LTC’s IT department used Impinj Speedway readers to build a set of portal readers with 8 antennas and a set of channel readers with 4 antennas. The aisle reader is surrounded by a metal fence, Lamborn said, it looks a bit like a cargo container box, which ensures that the reader can only pass through the tags, rather than adjacent to other clothing RFID tags. In the testing phase, the staff adjusted the antenna of the channel reader to read the stacked goods. LTC has achieved a reading rate of 99.5%.

“Accurate reading rate is very important,” Lamborn said, “because we must compensate for lost products, the system must achieve a reading rate of nearly 100%.”

When the products are sent from the production point to the LTC warehouse, those RFID-labeled products are sent to a specific unloading point, where workers move the pallets through the door reader. Non-RFID-labeled products are sent to other unloading areas, where workers use bar scanners to read the bar codes of individual products.

When the EPC Gen 2 tag of the product is successfully read by the door reader, the product is sent to the designated location in the warehouse. LTC sends an electronic receipt to the manufacturer and stores the product’s SKU code (written in the RFID tag) in its database.

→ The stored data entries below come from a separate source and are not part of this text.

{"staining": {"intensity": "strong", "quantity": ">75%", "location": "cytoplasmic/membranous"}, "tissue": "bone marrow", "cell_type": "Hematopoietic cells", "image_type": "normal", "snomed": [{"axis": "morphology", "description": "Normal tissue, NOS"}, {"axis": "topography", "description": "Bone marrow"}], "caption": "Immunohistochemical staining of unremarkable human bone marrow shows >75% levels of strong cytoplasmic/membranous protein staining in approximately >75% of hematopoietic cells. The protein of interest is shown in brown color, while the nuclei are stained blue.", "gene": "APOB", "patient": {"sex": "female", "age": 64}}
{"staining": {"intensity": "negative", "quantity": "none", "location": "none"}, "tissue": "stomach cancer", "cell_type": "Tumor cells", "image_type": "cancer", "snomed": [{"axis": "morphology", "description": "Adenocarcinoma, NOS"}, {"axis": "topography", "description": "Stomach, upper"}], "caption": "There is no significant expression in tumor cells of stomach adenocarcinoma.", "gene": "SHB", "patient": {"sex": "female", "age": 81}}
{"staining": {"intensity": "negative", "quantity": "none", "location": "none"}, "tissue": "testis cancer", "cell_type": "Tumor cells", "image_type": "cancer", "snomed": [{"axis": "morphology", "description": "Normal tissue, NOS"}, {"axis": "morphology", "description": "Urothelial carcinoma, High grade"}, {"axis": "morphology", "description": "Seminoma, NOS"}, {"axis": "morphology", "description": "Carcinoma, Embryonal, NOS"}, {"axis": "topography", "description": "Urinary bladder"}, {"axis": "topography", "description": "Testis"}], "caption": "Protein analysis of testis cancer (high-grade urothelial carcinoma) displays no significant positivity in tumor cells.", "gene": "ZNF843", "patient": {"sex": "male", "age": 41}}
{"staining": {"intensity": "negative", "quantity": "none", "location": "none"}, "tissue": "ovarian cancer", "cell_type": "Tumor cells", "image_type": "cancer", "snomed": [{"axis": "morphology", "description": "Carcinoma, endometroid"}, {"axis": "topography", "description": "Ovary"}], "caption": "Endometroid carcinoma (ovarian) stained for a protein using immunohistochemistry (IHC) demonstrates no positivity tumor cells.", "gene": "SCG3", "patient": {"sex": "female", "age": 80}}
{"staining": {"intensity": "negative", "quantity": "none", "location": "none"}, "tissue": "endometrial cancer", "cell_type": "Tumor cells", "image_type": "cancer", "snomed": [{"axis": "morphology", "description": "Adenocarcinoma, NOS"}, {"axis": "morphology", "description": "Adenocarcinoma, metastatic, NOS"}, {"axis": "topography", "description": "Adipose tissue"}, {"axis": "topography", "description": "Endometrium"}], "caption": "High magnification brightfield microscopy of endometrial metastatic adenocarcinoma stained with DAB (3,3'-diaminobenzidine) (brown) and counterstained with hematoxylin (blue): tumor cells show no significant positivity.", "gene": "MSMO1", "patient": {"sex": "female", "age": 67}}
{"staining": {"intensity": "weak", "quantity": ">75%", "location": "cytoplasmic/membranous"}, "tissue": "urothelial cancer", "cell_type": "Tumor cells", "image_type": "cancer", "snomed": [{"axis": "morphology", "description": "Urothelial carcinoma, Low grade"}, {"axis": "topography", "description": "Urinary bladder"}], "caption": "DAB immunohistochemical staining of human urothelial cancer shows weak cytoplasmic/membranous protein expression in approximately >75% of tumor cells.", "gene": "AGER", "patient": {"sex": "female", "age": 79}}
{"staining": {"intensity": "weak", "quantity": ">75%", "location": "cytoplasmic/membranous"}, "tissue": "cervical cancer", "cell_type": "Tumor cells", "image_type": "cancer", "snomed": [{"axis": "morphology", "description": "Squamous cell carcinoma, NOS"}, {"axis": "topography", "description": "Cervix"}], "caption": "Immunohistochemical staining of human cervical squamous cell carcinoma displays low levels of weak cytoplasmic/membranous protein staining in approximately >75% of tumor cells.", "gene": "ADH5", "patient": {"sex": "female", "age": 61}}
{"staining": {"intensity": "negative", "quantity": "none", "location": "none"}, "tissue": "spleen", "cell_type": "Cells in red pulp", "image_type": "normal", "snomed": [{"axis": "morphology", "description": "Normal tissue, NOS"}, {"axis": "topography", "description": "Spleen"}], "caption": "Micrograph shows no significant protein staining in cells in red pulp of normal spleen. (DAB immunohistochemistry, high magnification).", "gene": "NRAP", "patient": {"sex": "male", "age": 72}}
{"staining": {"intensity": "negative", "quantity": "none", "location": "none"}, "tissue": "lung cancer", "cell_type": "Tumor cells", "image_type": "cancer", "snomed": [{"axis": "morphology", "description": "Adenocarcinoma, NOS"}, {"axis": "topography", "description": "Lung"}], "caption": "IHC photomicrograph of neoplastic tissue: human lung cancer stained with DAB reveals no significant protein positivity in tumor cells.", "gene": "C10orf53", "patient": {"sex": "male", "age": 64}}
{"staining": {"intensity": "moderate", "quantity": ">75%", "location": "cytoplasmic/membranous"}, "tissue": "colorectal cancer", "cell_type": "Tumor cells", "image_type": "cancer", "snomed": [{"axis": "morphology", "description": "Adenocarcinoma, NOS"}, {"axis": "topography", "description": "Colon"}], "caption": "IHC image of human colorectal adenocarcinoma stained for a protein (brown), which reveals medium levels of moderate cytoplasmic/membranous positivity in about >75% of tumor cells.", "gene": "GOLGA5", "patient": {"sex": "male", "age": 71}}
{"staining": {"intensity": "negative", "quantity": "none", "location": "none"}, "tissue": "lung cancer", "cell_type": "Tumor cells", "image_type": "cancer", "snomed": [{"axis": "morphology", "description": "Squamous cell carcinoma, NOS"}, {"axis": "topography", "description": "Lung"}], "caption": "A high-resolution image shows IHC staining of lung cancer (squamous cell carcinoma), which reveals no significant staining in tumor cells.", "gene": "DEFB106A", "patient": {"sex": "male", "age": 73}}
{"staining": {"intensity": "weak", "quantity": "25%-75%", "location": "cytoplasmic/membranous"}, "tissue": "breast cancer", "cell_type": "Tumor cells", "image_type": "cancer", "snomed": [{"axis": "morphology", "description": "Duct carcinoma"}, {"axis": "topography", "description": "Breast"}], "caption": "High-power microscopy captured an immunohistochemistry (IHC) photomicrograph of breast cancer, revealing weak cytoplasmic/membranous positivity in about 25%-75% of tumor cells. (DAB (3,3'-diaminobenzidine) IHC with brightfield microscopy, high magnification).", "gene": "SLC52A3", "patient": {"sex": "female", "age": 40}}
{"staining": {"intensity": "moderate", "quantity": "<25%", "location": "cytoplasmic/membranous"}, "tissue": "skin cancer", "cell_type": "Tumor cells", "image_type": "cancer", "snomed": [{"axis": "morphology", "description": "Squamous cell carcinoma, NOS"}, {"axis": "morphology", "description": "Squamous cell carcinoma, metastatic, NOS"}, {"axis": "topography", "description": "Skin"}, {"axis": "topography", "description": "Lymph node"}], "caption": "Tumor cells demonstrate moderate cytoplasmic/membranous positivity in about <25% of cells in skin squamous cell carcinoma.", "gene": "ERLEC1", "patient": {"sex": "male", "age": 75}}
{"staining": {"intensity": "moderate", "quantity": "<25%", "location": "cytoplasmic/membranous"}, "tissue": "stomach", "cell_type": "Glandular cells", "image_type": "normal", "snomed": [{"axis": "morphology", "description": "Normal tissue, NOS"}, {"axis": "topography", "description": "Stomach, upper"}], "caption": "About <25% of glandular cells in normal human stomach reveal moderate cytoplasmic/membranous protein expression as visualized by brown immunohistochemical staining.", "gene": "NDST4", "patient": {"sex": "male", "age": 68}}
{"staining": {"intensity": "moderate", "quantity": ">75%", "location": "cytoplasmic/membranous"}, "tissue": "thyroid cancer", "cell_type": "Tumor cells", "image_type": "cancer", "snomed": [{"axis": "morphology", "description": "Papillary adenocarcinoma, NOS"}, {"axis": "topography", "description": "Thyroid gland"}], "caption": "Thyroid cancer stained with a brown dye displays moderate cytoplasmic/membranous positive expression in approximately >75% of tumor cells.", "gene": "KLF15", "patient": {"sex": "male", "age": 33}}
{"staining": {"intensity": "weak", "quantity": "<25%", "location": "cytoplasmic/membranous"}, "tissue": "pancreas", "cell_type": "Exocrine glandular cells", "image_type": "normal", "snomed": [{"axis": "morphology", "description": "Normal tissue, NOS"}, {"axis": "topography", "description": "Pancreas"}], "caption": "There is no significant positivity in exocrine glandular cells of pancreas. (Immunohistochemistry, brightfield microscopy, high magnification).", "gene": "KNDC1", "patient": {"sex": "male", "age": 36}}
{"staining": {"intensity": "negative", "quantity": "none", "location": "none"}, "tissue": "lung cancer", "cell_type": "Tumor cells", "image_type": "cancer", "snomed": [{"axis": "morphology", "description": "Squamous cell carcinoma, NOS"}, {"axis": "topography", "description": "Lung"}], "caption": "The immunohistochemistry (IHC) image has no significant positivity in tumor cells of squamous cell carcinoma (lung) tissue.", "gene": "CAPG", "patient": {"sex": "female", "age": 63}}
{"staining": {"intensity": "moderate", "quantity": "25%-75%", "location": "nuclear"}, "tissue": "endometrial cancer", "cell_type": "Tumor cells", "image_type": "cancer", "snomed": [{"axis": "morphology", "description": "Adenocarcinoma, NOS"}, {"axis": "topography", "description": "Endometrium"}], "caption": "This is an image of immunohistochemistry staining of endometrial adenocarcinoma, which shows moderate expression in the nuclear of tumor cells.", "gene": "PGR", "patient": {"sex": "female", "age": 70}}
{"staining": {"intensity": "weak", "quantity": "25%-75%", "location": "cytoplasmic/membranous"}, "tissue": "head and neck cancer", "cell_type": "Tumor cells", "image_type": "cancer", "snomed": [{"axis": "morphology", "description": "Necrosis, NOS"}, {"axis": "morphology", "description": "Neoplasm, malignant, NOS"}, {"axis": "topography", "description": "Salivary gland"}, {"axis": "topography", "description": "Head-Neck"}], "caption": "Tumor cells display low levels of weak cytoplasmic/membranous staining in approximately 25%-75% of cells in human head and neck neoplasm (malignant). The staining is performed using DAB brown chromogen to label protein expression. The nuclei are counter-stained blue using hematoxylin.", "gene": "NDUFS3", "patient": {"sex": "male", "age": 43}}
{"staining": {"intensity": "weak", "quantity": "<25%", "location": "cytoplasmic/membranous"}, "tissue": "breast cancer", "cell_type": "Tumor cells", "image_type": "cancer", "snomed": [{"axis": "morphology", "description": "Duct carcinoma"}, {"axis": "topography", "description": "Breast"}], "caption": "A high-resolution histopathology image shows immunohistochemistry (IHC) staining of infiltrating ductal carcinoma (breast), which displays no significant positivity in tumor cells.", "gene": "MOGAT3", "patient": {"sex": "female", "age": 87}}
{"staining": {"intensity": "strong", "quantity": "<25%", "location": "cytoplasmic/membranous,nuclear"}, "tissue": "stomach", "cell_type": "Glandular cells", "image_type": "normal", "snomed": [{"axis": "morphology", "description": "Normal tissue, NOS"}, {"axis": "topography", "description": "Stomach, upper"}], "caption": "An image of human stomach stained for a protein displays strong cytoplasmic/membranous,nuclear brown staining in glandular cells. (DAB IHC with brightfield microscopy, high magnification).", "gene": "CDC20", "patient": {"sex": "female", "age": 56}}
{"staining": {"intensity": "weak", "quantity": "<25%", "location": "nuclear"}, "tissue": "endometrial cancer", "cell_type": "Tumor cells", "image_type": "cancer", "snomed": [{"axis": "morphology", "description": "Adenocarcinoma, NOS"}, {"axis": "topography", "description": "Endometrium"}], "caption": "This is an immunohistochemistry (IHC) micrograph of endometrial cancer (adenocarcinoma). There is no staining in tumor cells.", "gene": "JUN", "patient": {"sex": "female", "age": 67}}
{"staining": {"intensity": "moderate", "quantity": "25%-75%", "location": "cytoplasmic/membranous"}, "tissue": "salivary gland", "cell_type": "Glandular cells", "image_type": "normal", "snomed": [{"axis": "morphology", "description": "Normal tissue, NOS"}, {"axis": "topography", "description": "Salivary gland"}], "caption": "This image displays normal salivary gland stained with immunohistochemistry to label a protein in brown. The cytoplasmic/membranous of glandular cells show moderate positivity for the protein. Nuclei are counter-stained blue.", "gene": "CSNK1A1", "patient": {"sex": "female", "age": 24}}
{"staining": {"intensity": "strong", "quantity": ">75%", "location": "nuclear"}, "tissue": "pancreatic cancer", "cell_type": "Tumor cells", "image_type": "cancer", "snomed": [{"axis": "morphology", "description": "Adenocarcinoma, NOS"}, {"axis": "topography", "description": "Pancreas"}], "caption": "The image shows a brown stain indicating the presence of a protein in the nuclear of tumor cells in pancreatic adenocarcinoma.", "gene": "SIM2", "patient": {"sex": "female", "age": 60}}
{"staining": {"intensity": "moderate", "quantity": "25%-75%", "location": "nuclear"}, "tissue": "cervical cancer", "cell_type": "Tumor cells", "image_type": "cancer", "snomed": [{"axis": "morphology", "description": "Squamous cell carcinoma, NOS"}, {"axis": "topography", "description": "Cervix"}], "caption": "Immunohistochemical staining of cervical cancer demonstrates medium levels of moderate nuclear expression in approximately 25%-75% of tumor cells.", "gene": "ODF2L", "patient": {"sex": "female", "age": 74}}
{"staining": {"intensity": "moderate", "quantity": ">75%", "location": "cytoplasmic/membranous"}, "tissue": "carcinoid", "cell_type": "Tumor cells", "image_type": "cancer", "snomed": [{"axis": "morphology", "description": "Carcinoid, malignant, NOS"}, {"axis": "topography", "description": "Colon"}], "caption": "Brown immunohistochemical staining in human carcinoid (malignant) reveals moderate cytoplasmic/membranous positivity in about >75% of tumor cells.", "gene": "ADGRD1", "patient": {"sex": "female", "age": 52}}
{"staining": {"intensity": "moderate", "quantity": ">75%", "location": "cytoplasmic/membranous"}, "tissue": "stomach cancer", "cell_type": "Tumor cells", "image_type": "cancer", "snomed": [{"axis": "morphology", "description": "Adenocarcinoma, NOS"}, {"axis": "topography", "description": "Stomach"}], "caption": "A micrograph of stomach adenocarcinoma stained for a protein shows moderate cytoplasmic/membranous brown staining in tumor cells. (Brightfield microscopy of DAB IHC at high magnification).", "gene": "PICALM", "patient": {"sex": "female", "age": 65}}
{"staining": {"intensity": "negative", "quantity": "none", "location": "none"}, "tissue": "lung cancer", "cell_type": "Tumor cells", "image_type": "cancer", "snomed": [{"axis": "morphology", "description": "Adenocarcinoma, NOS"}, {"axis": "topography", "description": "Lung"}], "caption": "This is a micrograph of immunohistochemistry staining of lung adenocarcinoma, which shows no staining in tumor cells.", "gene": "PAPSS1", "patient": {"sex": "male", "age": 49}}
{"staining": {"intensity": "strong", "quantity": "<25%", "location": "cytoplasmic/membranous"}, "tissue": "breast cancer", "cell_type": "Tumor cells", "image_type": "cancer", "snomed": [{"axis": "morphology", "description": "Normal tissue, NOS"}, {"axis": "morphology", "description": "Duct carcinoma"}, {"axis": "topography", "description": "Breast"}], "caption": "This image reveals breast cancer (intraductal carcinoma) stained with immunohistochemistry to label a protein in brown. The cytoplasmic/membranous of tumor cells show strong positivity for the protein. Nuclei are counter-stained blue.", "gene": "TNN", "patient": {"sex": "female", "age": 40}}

When receiving an order for RFID-labeled products, LTC puts the correct products in the box according to the order and transports them to the aisle reader located near the shipping area. By reading the RFID tags of each product, the system identifies the products, confirms their correctness, and prints the packing list and places it in the box. The LTC information system upgrades the product status, indicating that these products have been packaged and are ready to be shipped.

The retailer did not read the RFID tag when receiving the product. However, Royal Trading staff will visit stores from time to time and use handheld RFID readers to take inventory of Serafini products.

With the RFID system, the generation time of the product packing list is reduced by 30%. In terms of receiving goods, the company now only needs to use one employee to complete the work of 5 people in the past when processing the same quantity of goods; the work of the past 120 minutes can now be completed in 3 minutes.

This project took two years and passed a long testing phase. During this period, LTC worked with apparel manufacturers to determine the minimum amount of label to be used and the best labeling position.

LTC has invested a total of $71,000 on this project, which is expected to be recovered within 3 years. The company also plans to expand the application of RFID technology to picking and other processes in the next 3-5 years.